Padgett Powell’s National Book Award–nominated first novel (1984) about coming of age on Edisto, an undeveloped strip of coast between Savannah and Charleston, is “”a startling book, full of new sights, sounds, and ways of feeling. . . .The book is subtle, daring, and brilliant”” (Donald Barthelme).Padgett Powell’s first novel (1984) is about coming of age on Edisto, an undeveloped strip of coast between Savannah and Charleston, a “named but never discovered place in the South.”

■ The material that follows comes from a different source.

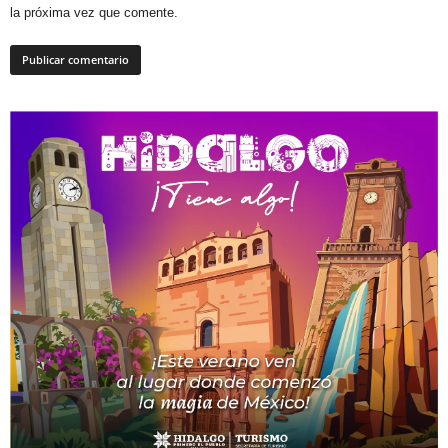
la próxima vez que comente.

Simons Manigault (“You say it ‘Simmons.’ I’m a rare one–m Simons”) lives with his mother, an eccentric professor known locally as the Duchess, who is convinced her twelve–year–old son can become a writer of genius. She has immersed Simons in the literary classics since birth and has given him free rein to gather material in such spots as a nightclub called Marvin’s R.O. Sweet Shop and Baby Grand.
At the center of Simons’s life on Edisto is an enigmatic character who tutors the boy in the art of watching the world without presumption. “Taurus,” as he is dubbed by Simons, acts as a father surrogate as well, taking his precocious young charge in stride. He leads him to, among other discoveries, his first prizefight, date, and hangover.
The way Simons sees the world will change radically when he leaves his ad–lib life among the denizens of Edisto for the private schools and tennis tournaments of Hilton Head, South Carolina—the territory of his father, “The Progenitor.” Using the combination of a child’s run–on phrasing and the vigorous prose and deft comic touches of a writer who is sure of every step, Padgett Powell established himself as a vivid new American writer.